API Reference#
Word Segmentation#
- class rustling.wordseg.LongestStringMatching(max_word_length: int)#
Greedy left-to-right longest match segmenter.
- Parameters:
max_word_length – Maximum word length to consider during segmentation.
- fit(sentences: list[tuple[str, ...]]) None#
Train the segmenter on a list of segmented sentences.
- Parameters:
sentences – A list of tuples, where each tuple contains the words of a sentence.

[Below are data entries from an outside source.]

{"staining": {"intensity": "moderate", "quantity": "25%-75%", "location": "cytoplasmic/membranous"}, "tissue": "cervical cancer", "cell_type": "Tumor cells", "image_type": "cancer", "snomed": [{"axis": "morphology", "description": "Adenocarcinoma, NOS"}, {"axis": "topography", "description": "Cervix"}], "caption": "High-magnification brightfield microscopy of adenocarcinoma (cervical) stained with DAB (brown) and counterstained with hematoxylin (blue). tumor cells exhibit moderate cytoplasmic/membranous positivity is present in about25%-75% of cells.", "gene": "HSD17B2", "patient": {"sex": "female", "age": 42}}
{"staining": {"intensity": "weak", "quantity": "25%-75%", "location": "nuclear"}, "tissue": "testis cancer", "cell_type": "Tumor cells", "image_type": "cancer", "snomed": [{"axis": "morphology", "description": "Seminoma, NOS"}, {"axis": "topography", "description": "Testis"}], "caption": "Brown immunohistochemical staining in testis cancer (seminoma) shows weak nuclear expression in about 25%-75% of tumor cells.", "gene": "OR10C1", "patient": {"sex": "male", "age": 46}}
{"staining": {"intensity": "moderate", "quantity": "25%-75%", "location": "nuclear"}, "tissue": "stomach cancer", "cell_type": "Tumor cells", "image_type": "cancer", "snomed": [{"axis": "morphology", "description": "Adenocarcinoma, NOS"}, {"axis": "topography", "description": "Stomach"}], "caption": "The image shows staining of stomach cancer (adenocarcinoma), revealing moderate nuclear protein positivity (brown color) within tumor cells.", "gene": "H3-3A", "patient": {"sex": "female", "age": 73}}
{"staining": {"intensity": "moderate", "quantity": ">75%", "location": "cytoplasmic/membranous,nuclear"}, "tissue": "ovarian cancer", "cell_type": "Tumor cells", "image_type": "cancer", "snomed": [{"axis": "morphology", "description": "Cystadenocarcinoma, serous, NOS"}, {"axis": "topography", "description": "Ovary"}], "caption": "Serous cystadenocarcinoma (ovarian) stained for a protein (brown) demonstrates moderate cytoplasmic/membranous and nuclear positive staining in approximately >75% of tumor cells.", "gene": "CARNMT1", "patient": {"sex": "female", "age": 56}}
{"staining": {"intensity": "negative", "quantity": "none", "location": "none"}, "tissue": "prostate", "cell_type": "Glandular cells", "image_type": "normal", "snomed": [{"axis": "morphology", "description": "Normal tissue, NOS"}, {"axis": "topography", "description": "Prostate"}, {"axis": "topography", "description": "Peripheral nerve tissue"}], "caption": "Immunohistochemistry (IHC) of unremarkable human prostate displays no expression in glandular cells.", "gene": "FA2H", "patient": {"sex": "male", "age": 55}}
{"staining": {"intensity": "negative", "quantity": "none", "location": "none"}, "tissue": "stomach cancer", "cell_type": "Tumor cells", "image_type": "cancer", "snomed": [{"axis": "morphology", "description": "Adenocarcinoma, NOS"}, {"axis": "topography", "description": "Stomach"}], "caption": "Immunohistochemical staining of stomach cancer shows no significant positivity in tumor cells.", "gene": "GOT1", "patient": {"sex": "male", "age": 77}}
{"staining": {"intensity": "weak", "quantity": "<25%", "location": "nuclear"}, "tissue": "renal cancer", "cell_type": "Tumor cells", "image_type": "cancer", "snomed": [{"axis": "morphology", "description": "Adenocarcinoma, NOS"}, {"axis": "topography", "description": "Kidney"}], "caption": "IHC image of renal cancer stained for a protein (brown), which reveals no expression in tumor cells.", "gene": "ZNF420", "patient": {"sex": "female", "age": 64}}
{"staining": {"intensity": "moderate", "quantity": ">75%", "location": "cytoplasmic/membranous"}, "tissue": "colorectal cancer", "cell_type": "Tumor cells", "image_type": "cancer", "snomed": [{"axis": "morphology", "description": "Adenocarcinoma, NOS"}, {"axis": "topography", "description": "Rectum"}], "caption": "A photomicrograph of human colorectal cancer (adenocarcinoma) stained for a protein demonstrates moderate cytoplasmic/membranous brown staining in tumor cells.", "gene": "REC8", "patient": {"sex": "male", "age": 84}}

- predict(unsegmented: list[str]) list[list[str]]#
Segment a list of unsegmented strings.
- Parameters:
unsegmented – A list of unsegmented strings.
- Returns:
A list of segmented sentences, where each sentence is a list of words.
- class rustling.wordseg.RandomSegmenter(prob: float)#
Random baseline segmenter.
- Parameters:
prob – Probability of inserting a word boundary at each character position.
- predict(unsegmented: list[str]) list[list[str]]#
Randomly segment a list of unsegmented strings.
- Parameters:
unsegmented – A list of unsegmented strings.
- Returns:
A list of segmented sentences, where each sentence is a list of words.
Part-of-Speech Tagging#
- class rustling.taggers.AveragedPerceptronTagger#
Averaged perceptron part-of-speech tagger.
- fit(sentences: list[list[tuple[str, str]]]) None#
Train the tagger on a list of tagged sentences.
- Parameters:
sentences – A list of sentences, where each sentence is a list of (word, tag) tuples.
- predict(sentences: list[list[str]]) list[list[tuple[str, str]]]#
Predict tags for a list of sentences.
- Parameters:
sentences – A list of sentences, where each sentence is a list of words.
- Returns:
A list of tagged sentences, where each sentence is a list of (word, tag) tuples.